Sundance 2021: “The Blazing World”

© Courtesy of Sundance Institute

Rating: 3 out of 5.

Sundance 2021 is filled with fantastic feature films by first-time directors. Be it Rebecca Hall’s subtle “Passing”, Robin Wright’s “Land” or Fran Kranz’s thought-provoking “Mass”, all of them are shining lights in the darkness. Now, it’s Carlson Young’s turn to get the well deserved praise for her work in “The Blazing World”.

Margaret (Carlson Young) was six years old when she, in a tragic accident, loses her twin sister. Haunted by the past loss, and unable to move on, the young woman returns home. However, she then meets a mysterious man (Udo Kir), who assures her if she joins him in his realm she might be able to save her sister, who is in between death and life.

Margaret and Elizabeth were playing by the tree when her abusive father (Dermot Mulroney), once again, was ruthless towards his wife. This is when the little girl, Margaret, after hearing a loud noise coming out from the house, gets closer to hear better. Her sister,  Elizabeth, went closer to the pool when she, after falling in, drowned shortly after. Consumed by emotional loss, a chain of events of early trauma brings out a strange outcome when Margaret must face three demons, to release her beloved sister.

“The Blazing World” is based on Carlson Young’s short film bearing the same title, which she turns into a full feature film. Surprisingly, with her confident direction, she delivers the fear and loneliness of her character not just through the actors but as a director too. She recreates a fantasy realm that puts Margaret into a difficult position, which if she accepts the terms she may never come back into real life.
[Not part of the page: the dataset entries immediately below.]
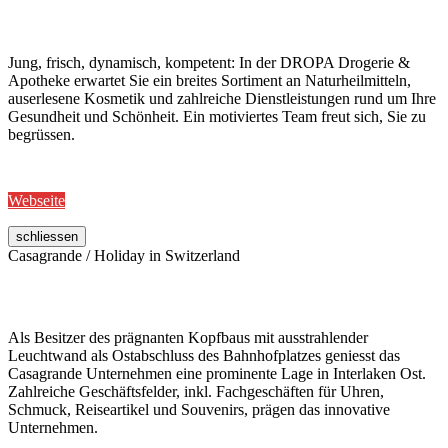
Jung, frisch, dynamisch, kompetent: In der DROPA Drogerie &
Apotheke erwartet Sie ein breites Sortiment an Naturheilmitteln,
auserlesene Kosmetik und zahlreiche Dienstleistungen rund um Ihre
Gesundheit und Schönheit. Ein motiviertes Team freut sich, Sie zu
begrüssen.
Webseite
schliessen
Casagrande / Holiday in Switzerland
Als Besitzer des prägnanten Kopfbaus mit ausstrahlender
Leuchtwand als Ostabschluss des Bahnhofplatzes geniesst das
Casagrande Unternehmen eine prominente Lage in Interlaken Ost.
Zahlreiche Geschäftsfelder, inkl. Fachgeschäften für Uhren,
Schmuck, Reiseartikel und Souvenirs, prägen das innovative
Unternehmen.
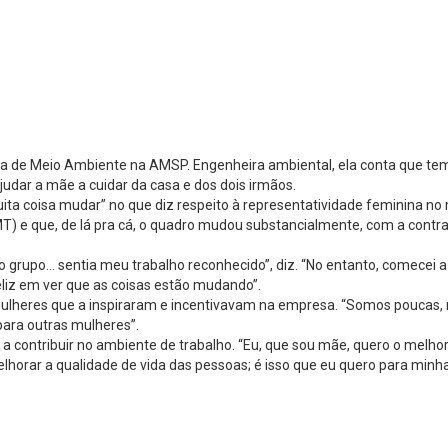
ora de Meio Ambiente na AMSP. Engenheira ambiental, ela conta que tem
judar a mãe a cuidar da casa e dos dois irmãos.
a coisa mudar” no que diz respeito à representatividade feminina no 
e que, de lá pra cá, o quadro mudou substancialmente, com a contrat
rupo… sentia meu trabalho reconhecido”, diz. “No entanto, comecei a ref
eliz em ver que as coisas estão mudando”.
eu mulheres que a inspiraram e incentivavam na empresa. “Somos pouca
para outras mulheres”.
 contribuir no ambiente de trabalho. “Eu, que sou mãe, quero o melhor 
orar a qualidade de vida das pessoas; é isso que eu quero para minha 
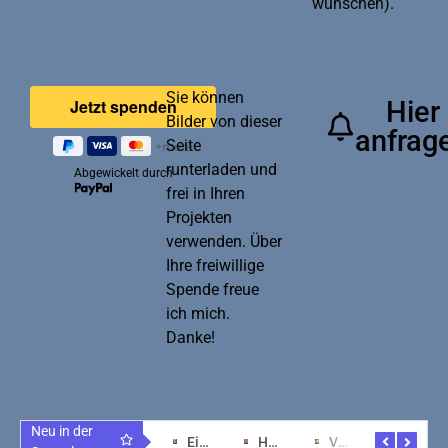
wünschen).
Sie können
Hier
Bilder von dieser
anfrag
Seite
runterladen und
Abgewickelt durch
frei in Ihren
Projekten
verwenden. Über
Ihre freiwillige
Spende freue
ich mich.
Danke!
Neu in der
Schwebende Lichtwesen: Magie aus KI-Kunst
Faszinierende Kunst: Tradition trifft Innovation
Ein Hauch von Zen: Kunstwerk der Gelassenheit
Harmonie von Herz und Technologie im Raum
Verzauberung durch KI: Kunst im Einklang erleben
Kunstvoll meditatives Erlebnis für Ihr Heim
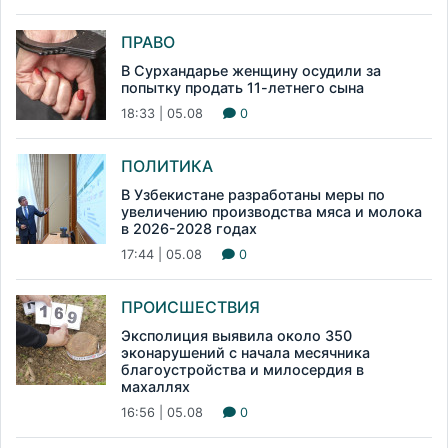
ПРАВО
В Сурхандарье женщину осудили за
попытку продать 11-летнего сына
18:33 | 05.08
0
ПОЛИТИКА
В Узбекистане разработаны меры по
увеличению производства мяса и молока
в 2026-2028 годах
17:44 | 05.08
0
ПРОИСШЕСТВИЯ
Эксполиция выявила около 350
эконарушений с начала месячника
благоустройства и милосердия в
махаллях
16:56 | 05.08
0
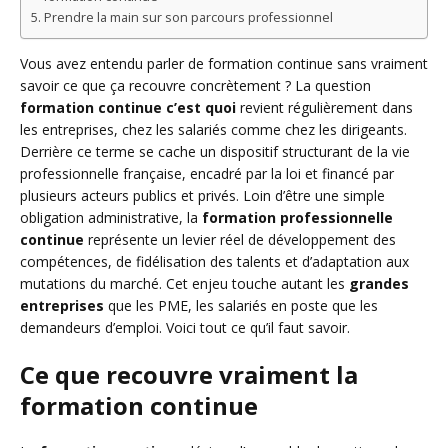
Prendre la main sur son parcours professionnel
Vous avez entendu parler de formation continue sans vraiment
savoir ce que ça recouvre concrètement ? La question
formation continue c’est quoi
revient régulièrement dans
les entreprises, chez les salariés comme chez les dirigeants.
Derrière ce terme se cache un dispositif structurant de la vie
professionnelle française, encadré par la loi et financé par
plusieurs acteurs publics et privés. Loin d’être une simple
obligation administrative, la
formation professionnelle
continue
représente un levier réel de développement des
compétences, de fidélisation des talents et d’adaptation aux
mutations du marché. Cet enjeu touche autant les
grandes
entreprises
que les PME, les salariés en poste que les
demandeurs d’emploi. Voici tout ce qu’il faut savoir.
Ce que recouvre vraiment la
formation continue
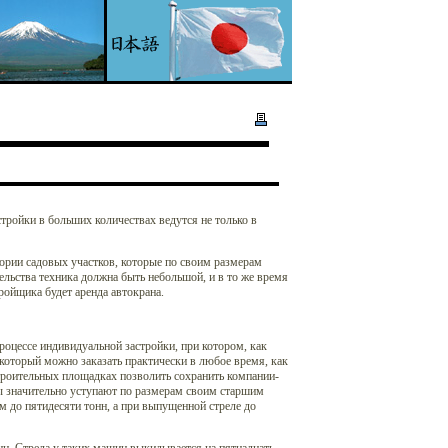
тройки в больших количествах ведутся не только в
ории садовых участков, которые по своим размерам
льства техника должна быть небольшой, и в то же время
ойщика будет аренда автокрана.
оцессе индивидуальной застройки, при котором, как
 который можно заказать практически в любое время, как
строительных площадках позволить сохранить компании-
ны значительно уступают по размерам своим старшим
м до пятидесяти тонн, а при выпущенной стреле до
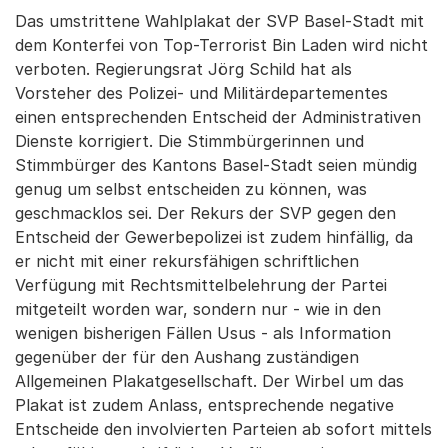
Das umstrittene Wahlplakat der SVP Basel-Stadt mit
dem Konterfei von Top-Terrorist Bin Laden wird nicht
verboten. Regierungsrat Jörg Schild hat als
Vorsteher des Polizei- und Militärdepartementes
einen entsprechenden Entscheid der Administrativen
Dienste korrigiert. Die Stimmbürgerinnen und
Stimmbürger des Kantons Basel-Stadt seien mündig
genug um selbst entscheiden zu können, was
geschmacklos sei. Der Rekurs der SVP gegen den
Entscheid der Gewerbepolizei ist zudem hinfällig, da
er nicht mit einer rekursfähigen schriftlichen
Verfügung mit Rechtsmittelbelehrung der Partei
mitgeteilt worden war, sondern nur - wie in den
wenigen bisherigen Fällen Usus - als Information
gegenüber der für den Aushang zuständigen
Allgemeinen Plakatgesellschaft. Der Wirbel um das
Plakat ist zudem Anlass, entsprechende negative
Entscheide den involvierten Parteien ab sofort mittels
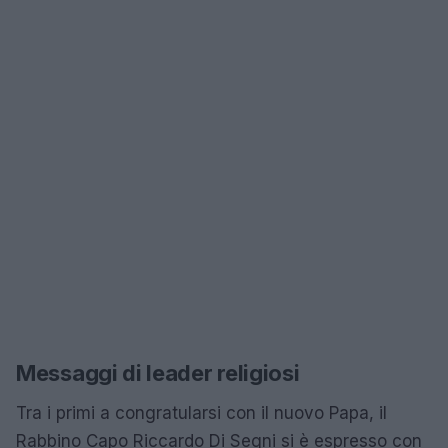
Messaggi di leader religiosi
Tra i primi a congratularsi con il nuovo Papa, il
Rabbino Capo Riccardo Di Segni si è espresso con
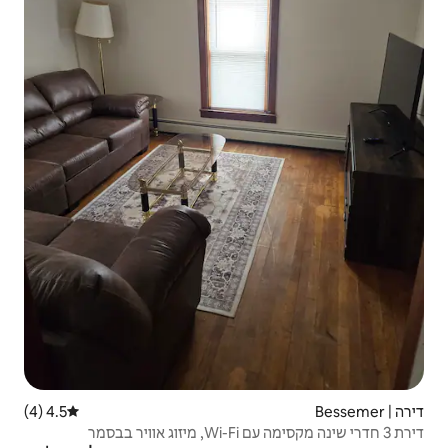
4.5 (4)
דירוג ממוצע של 4.5 מתוך 5, 4 ביקורות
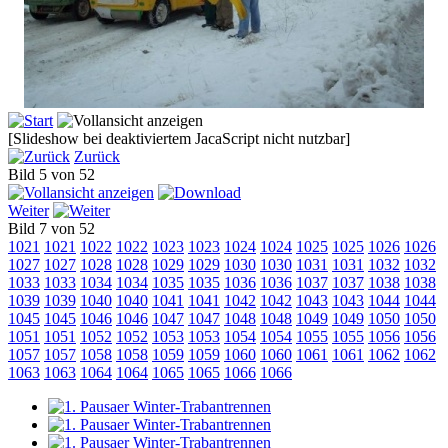
[Slideshow bei deaktiviertem JacaScript nicht nutzbar]
Zurück
Bild 5 von 52
Weiter
Bild 7 von 52
1021
1021
1022
1022
1023
1023
1024
1024
1025
1025
1026
1026
1027
1027
1028
1028
1029
1029
1030
1030
1031
1031
1032
1032
1033
1033
1034
1034
1035
1035
1036
1036
1037
1037
1038
1038
1039
1039
1040
1040
1041
1041
1042
1042
1043
1043
1044
1044
1045
1045
1046
1046
1047
1047
1048
1048
1049
1049
1050
1050
1051
1051
1052
1052
1053
1053
1054
1054
1055
1055
1056
1056
1057
1057
1058
1058
1059
1059
1060
1060
1061
1061
1062
1062
1063
1063
1064
1064
1065
1065
1066
1066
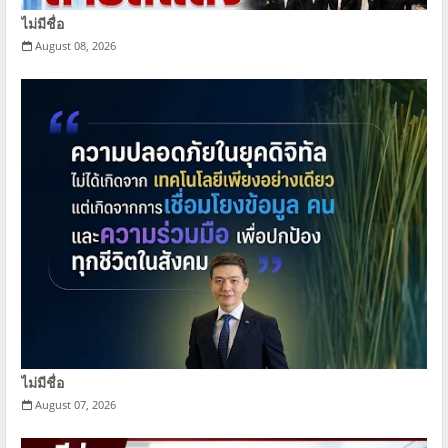
ไม่มีชื่อ
August 08, 2026
ไม่มีชื่อ
August 07, 2026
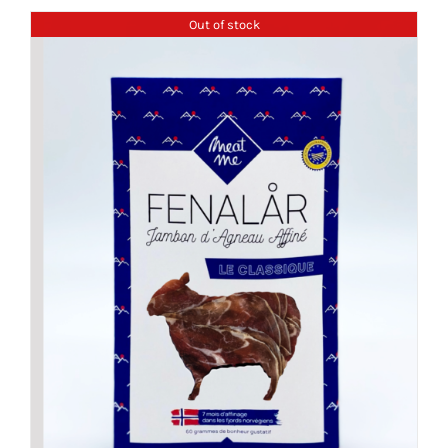
Out of stock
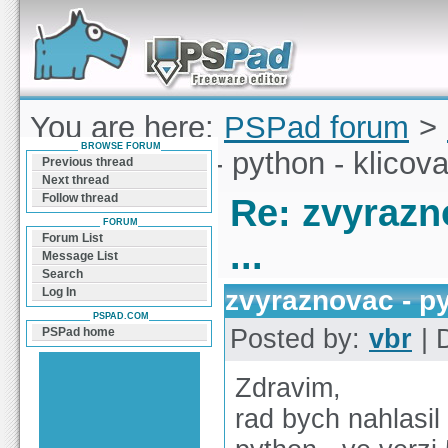
Forum can help you solve problems and quickly
find a solution with PSPad for Microsoft
Windows
You are here:
PSPad forum
>
BROWSE FORUM
zvyraznovac - python - klicova 
Previous thread
Next thread
Follow thread
Re: zvyrazn
FORUM
Forum List
...
Message List
Search
zvyraznovac - pyt
Log In
PSPAD.COM
Posted by:
vbr
| 
PSPad home
Zdravim,
rad bych nahlasil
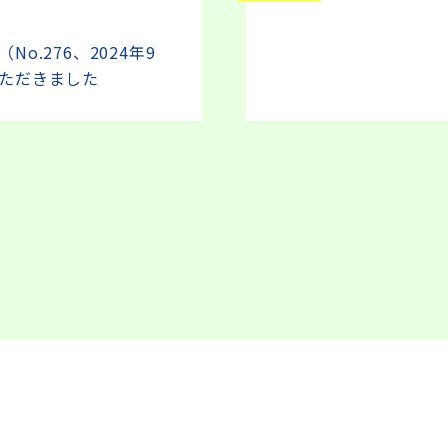
o.276、2024年9
ただきました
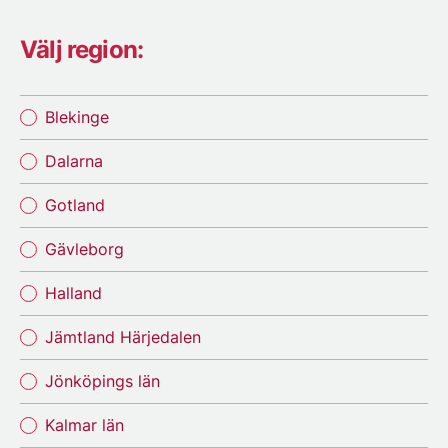
Välj region:
Blekinge
Dalarna
Gotland
Gävleborg
Halland
Jämtland Härjedalen
Jönköpings län
Kalmar län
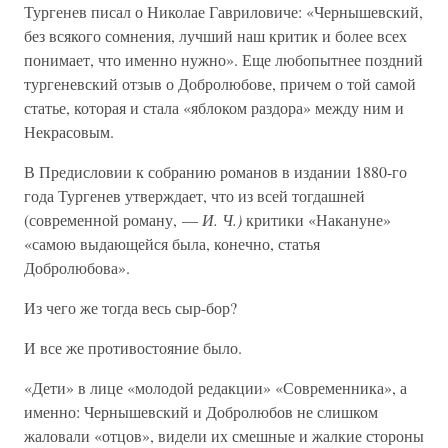
Тургенев писал о Николае Гавриловиче: «Чернышевский,
без всякого сомнения, лучший наш критик и более всех
понимает, что именно нужно». Еще любопытнее поздний
тургеневский отзыв о Добролюбове, причем о той самой
статье, которая и стала «яблоком раздора» между ним и
Некрасовым.
В Предисловии к собранию романов в издании 1880-го
года Тургенев утверждает, что из всей тогдашней
(современной роману, —
И. Ч.)
критики «Накануне»
«самою выдающейся была, конечно, статья
Добролюбова».
Из чего же тогда весь сыр-бор?
И все же противостояние было.
«Дети» в лице «молодой редакции» «Современника», а
именно: Чернышевский и Добролюбов не слишком
жаловали «отцов», видели их смешные и жалкие стороны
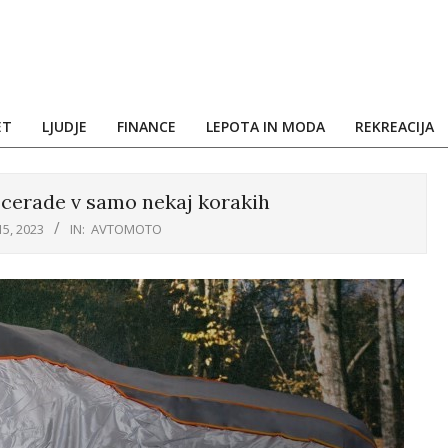
ET
LJUDJE
FINANCE
LEPOTA IN MODA
REKREACIJA
cerade v samo nekaj korakih
15, 2023
IN:
AVTOMOTO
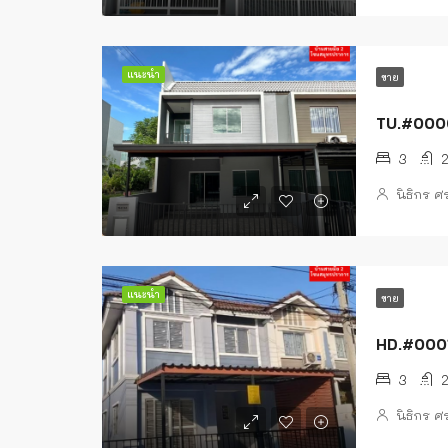
แนะนำ
ขาย
TU.#00004 
3
นิธิกร 
แนะนำ
ขาย
HD.#0001
3
นิธิกร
That said, “The Blazing World” is a very engaging film that, once again, explores the theme of loss of a child and a sister who leaves a big scar on her family. It’s a heartbreaking story of a family that was torn apart and must find a way to get back to each other. Until then, they must survive in the unforgiving and hungry blazing world that feeds itself with pain, grief and sorrow, and only Margaret can put a full stop to it.